QUÉ HARÁS:
1. Según el texto sobre los relatos de Alfonso Reyes, ¿en qué año se envió "El vendedor de felicidad" como tarjeta de navidad?
2. Sigue escribiendo el texto sobre los relatos de Alfonso Reyes a partir de su última frase.

FRAGMENTO PROPORCIONADO:
.....

En “Campeona” y “La Retro”, entresacados de su Árbol de pólvora se hace presente la malicia y el buen humor. “Calidad metálica”, ¿otro sentido del mundo? (incorporado a Vida y ficción, Fondo de Cultura Económica, 1970).

“Tijerina”, inspirado en un colaborador de la embajada mexicana. No se puede revelar su nombre... Otra vez, Árbol de pólvora.

“Descanso dominical”, Teresópolis, 1931. Divagar del alma cautivada por el trópico, por el Brasil de Alfonso Reyes, maestro de las sensaciones.

¡Ay!, “La Obrigadiña”, “la de los orbes elocuentes”, chispa nuevamente, humor y pólvora.

¿“La fea” y su metamorfosis? (Quince presencias.)

“La servidumbre femenina es mucho más competente cuando atiende a hombres solos que cuando hay señora de por medio.” Reyes y su indiscutible sentido de observación, destaca en el relato “Los estudios y los juegos” (Quince presencias). De este mismo libro, “Fábula de la muchacha y la elefanta”, “Pasión y muerte de dona Engraçadinha”, Copacabana, Río de Janeiro, música, sol, mar; sonrisa y reflexión.

“Entrevista presidencial”, amarga realidad de nuestra, muchas veces, absurda burocracia y un enfrentarse con la muerte... (Vida y ficción, 1970.)

“El vendedor de felicidad”: Al analizar este cuento, viene a mi mente aquello que Alfonso Reyes señalara en uno de sus primeros libros de ensayos, titulado El suicida. Y dice así: “Hay dos modos fundamentales de saludar la vida: uno es la aceptación, y otro el reto”. Rebeldía ante el acontecer de los sucesos de la vida, amplitud proporcionada por la sonrisa, pues dicha actitud de sonrisa es un primer paso de movimiento libre e inteligente del espíritu humano, del espíritu de Reyes, porque “La libertad [moral] será de aquel para quien el raciocinio sea un peldaño ligeramente tocado, rozado apenas, y que guarda en su tesoro interior fondos inagotables de instinto, sana animalidad; la libertad del ‘que se hace señas con las cosas’. Cuando la intuición, cabalmente educada, puede lanzarse sobre el objeto que se quiera... ; cuando el conocer no es comparar, sino un sumergirse de buzo, una compenetración, una metempsicosis espiritual, entonces se ha alcanzado el pleno conocimiento”. ¡Hasta dónde nos ha llevado “El vendedor de felicidad”, pliego suelto enviado, como tarjeta de navidad, en 1948! “La sonrisa” se hace presente una vez más como símbolo, la filosofía, estudiada por Alfonso Reyes, confirma su validez al convertírsele en Estética. ¿Fenomenología de su propia vida?

.....

DATOS EXTRAÍDOS:
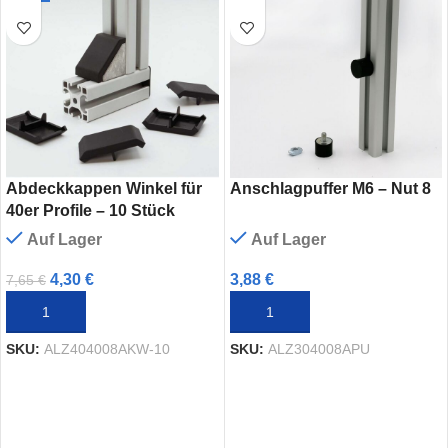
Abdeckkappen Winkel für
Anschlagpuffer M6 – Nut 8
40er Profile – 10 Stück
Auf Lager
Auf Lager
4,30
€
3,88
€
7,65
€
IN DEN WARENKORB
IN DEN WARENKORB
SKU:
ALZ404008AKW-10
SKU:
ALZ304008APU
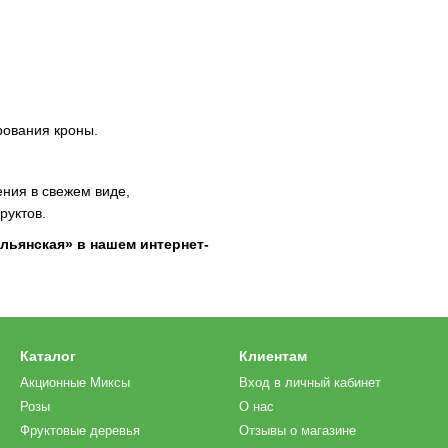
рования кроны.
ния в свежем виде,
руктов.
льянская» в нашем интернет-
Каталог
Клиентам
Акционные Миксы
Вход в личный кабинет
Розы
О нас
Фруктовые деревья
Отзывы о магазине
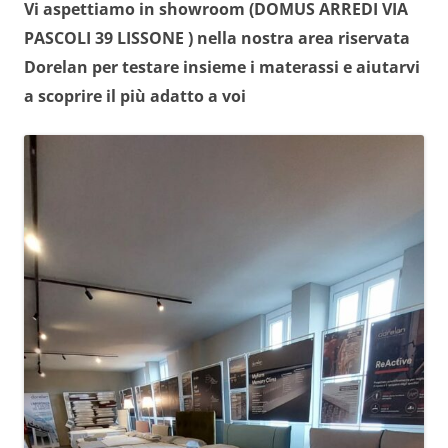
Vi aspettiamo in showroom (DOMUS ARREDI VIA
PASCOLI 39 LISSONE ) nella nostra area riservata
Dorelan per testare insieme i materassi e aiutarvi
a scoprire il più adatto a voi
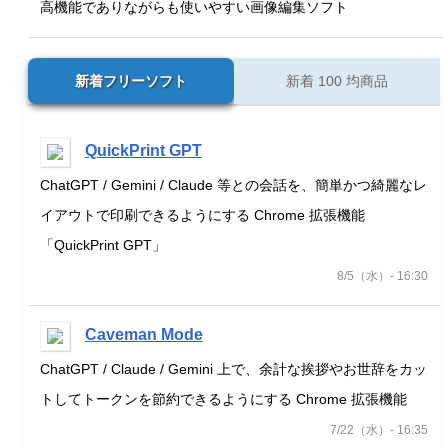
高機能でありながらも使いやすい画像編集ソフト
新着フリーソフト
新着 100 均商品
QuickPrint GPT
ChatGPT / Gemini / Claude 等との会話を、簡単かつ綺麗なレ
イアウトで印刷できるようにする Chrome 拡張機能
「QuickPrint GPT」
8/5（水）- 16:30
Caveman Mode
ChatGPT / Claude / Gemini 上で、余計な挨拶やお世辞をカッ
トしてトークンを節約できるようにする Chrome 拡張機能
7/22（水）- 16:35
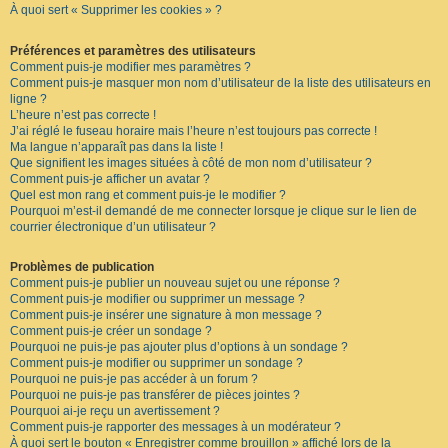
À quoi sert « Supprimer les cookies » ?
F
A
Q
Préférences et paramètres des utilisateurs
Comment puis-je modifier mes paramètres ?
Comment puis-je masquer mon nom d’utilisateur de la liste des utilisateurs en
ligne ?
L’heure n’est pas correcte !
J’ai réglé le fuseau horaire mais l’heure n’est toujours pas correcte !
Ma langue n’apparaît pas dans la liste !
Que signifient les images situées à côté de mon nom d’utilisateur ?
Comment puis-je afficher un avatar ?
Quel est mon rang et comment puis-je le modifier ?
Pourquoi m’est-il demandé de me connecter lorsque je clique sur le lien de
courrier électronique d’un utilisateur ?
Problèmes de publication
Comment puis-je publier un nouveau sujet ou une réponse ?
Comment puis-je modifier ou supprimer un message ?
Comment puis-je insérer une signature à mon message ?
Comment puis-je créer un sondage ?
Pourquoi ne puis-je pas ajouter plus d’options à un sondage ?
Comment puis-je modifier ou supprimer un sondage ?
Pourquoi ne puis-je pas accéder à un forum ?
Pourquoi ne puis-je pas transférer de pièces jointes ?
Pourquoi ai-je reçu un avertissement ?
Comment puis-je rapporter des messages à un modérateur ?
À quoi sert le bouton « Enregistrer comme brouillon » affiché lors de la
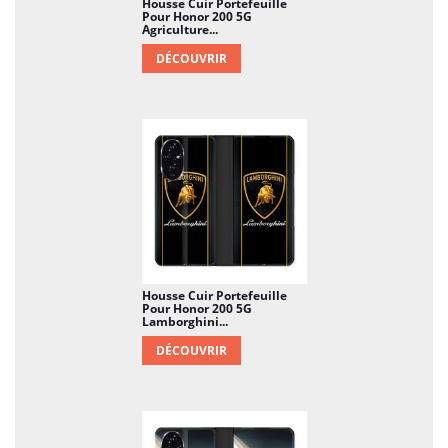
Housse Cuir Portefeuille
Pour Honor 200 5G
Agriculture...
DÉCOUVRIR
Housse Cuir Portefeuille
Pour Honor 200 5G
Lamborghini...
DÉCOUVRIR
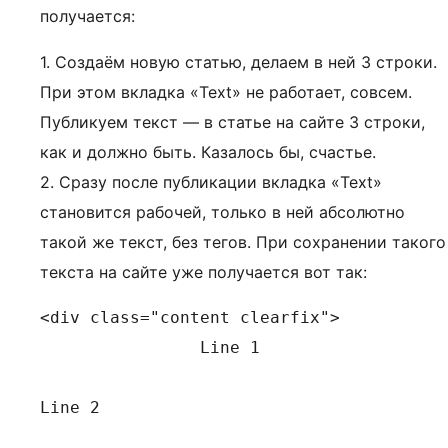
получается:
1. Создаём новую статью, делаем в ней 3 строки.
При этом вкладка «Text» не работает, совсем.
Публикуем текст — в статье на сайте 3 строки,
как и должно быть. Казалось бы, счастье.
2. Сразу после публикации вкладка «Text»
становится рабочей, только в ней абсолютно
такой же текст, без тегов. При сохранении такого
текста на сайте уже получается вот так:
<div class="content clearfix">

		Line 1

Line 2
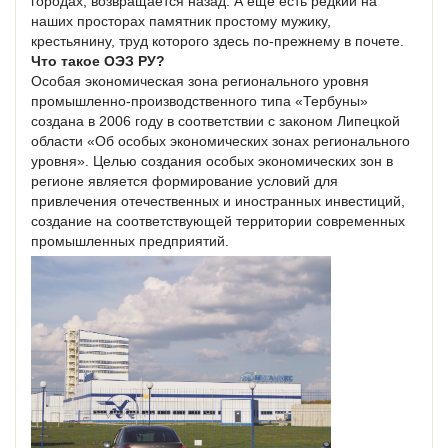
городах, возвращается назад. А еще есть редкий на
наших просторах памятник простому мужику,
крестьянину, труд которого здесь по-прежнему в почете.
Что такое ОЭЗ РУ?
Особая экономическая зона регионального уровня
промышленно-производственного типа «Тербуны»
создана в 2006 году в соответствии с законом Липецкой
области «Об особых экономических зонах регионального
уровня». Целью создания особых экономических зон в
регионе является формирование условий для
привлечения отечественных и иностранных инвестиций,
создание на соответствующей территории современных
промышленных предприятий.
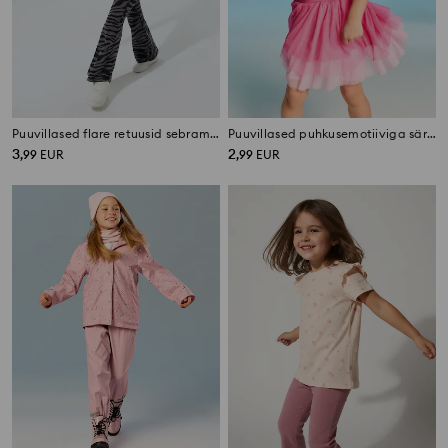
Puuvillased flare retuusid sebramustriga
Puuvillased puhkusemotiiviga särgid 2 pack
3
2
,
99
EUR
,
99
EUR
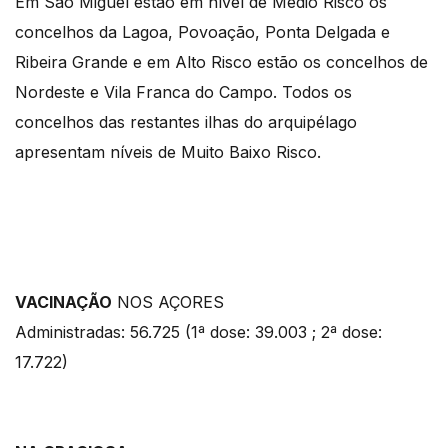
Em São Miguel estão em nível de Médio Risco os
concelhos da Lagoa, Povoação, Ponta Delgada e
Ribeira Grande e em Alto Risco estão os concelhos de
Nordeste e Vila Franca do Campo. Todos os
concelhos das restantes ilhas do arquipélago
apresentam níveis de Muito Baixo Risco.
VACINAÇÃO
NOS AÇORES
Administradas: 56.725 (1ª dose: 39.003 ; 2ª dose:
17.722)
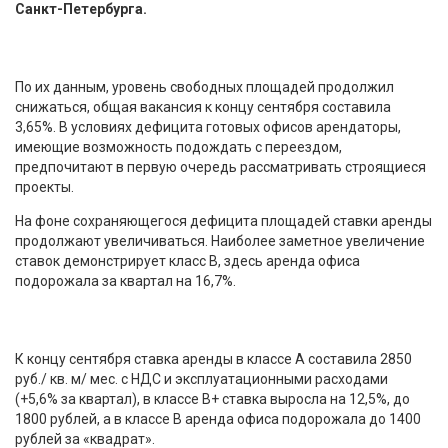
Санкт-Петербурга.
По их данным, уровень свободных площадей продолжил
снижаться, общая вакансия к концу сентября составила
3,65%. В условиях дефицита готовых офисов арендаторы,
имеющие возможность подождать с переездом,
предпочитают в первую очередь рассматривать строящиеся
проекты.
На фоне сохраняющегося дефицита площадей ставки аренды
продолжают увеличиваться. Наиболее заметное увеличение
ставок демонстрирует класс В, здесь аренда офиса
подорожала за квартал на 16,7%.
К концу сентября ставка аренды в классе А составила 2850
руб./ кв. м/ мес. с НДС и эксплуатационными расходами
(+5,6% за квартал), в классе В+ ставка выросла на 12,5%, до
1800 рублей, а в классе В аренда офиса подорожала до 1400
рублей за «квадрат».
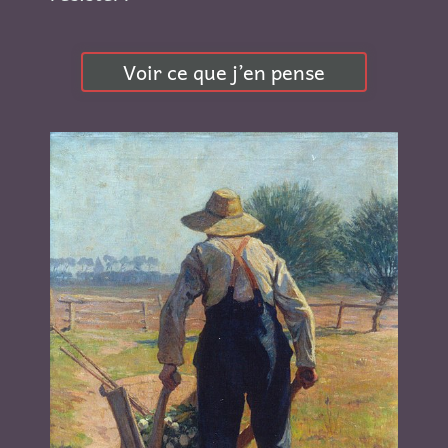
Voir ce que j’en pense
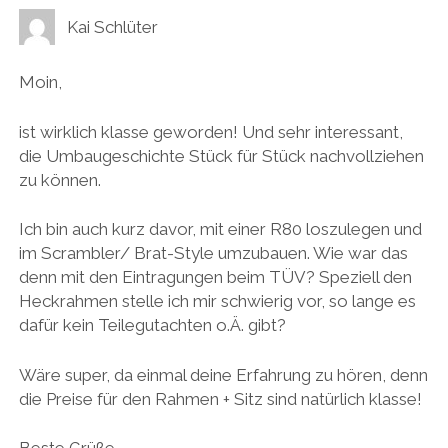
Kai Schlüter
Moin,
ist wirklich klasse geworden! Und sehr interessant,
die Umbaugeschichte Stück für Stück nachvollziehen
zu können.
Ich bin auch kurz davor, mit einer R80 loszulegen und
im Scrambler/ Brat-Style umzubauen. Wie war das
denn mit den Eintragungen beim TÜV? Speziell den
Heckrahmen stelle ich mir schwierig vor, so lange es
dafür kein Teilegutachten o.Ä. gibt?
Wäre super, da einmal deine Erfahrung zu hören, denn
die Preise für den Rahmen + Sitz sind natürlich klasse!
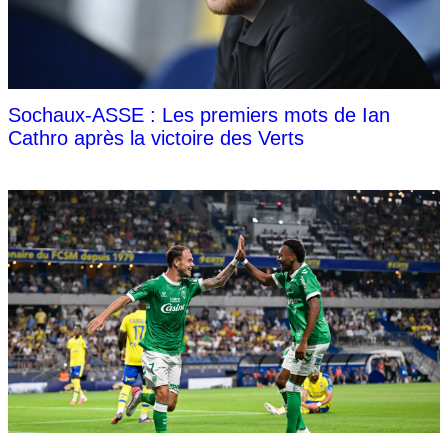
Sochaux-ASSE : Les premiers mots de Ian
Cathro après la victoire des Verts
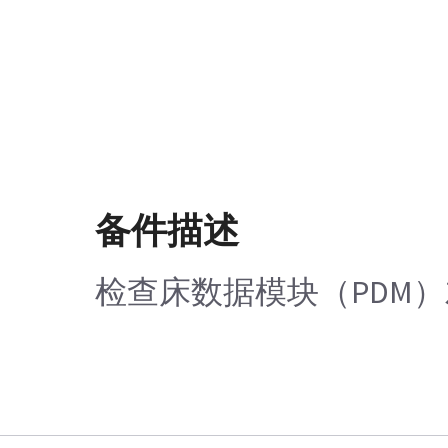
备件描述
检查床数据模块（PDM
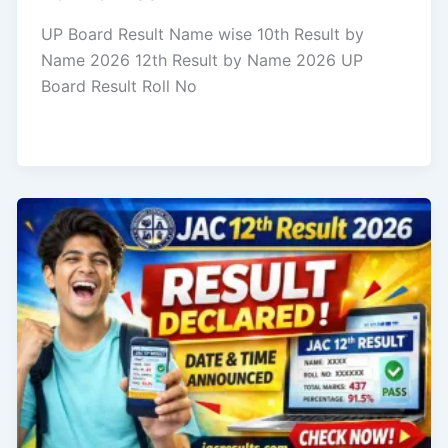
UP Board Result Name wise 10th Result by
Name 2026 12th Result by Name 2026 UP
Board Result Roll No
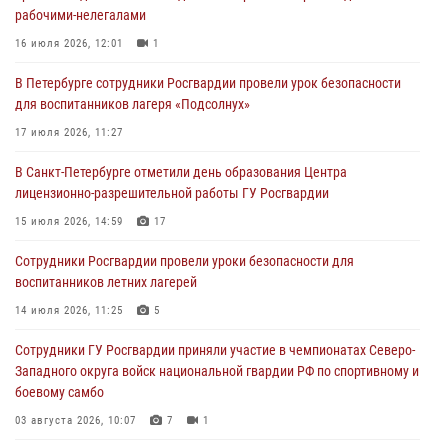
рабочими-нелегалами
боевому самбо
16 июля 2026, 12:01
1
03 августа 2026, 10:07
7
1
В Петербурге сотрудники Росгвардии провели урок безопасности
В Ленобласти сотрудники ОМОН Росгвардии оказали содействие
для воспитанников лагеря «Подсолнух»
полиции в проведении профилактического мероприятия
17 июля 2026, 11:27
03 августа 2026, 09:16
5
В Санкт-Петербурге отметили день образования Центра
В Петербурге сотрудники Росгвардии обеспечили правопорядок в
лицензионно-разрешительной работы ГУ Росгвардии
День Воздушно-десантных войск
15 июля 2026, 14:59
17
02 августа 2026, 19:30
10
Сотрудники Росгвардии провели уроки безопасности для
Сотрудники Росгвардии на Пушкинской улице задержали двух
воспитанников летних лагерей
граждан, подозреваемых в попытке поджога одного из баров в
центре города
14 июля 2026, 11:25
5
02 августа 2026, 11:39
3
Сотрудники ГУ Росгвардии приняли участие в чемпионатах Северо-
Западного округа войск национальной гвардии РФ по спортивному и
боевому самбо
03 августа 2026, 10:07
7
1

.....

RESPUESTAS ESPERADAS:
1. En 1948.

2.
“La venganza creadora”: “Sol y mar, pereza y calor”, sensualidad en suma, bien enmarcada por el ambiente acapulqueño. Las pieles —¡qué importante fue para Alfonso Reyes la magia de la piel humana!—, los rostros y las sensaciones de los personajes de este cuento. Pero no vendamos prenda, hay que dejarse llevar por la belleza de la narración y disfrutar la malicia de nuestro “duende Alfonsino”, conocedor sin par del alma femenina.

“El ‘petit lever’ del biólogo” o la sencilla forma en que el biólogo narra sus propias reflexiones al emprender su diaria toilette. Cuánta compostura y adorno biológico... El autor decide dar por terminada la entrevista y, a mí me hace pensar que este texto hubiera hecho las delicias de Jean Rostand —hijo del célebre dramaturgo Edmond Rostand, autor de Cyrano de Bergerac—, biólogo y autor de importantes trabajos sobre la partenogénesis experimental.

“La muñeca”: En este relato, Reyes, penetra la psicología infantil de manera admirable. ¿Hay acto más sencillo que el de regalar una muñeca? Mas, el abuelo regalón se maravilla por lo que la muñeca representará para su propia nieta: escudo, “biombo protector contra la brutalidad del suceder”. “Nos tapaba los ojos con el juguete”... Sensibilidad atrapada en la red del creador que comprueba —una vez más— el cultivo del arte de ser abuelo, diría Víctor Hugo.

“El destino amoroso” y la personalidad inatrapable de Almendrita, personaje cautivador en más de un aspecto. “Vanidad”, no. ¿Tal vez “orgullo”? “El dios de las criaturas la modeló y la hizo para la seducción.” “En Almendrita, ante todo, algo hay de ‘Donjuana’”...

“San Jerónimo, el león y el asno”, diciembre de 1948. “Ésta es la estación de los cuentos, al amor de la lumbre, mientras la criaturas rodean al abuelo. También yo quiero contar mi fábula sencilla”... ¡Escuchémosle!

“La mano del comandante Aranda”: El tema de la mano destroncada que adquiere autonomía de intenciones y movimientos llegó a Reyes por el camino de la literatura francesa. El mérito de “La mano del comandante Aranda” consiste en que Reyes dio a la mano conciencia de ser un tema literario.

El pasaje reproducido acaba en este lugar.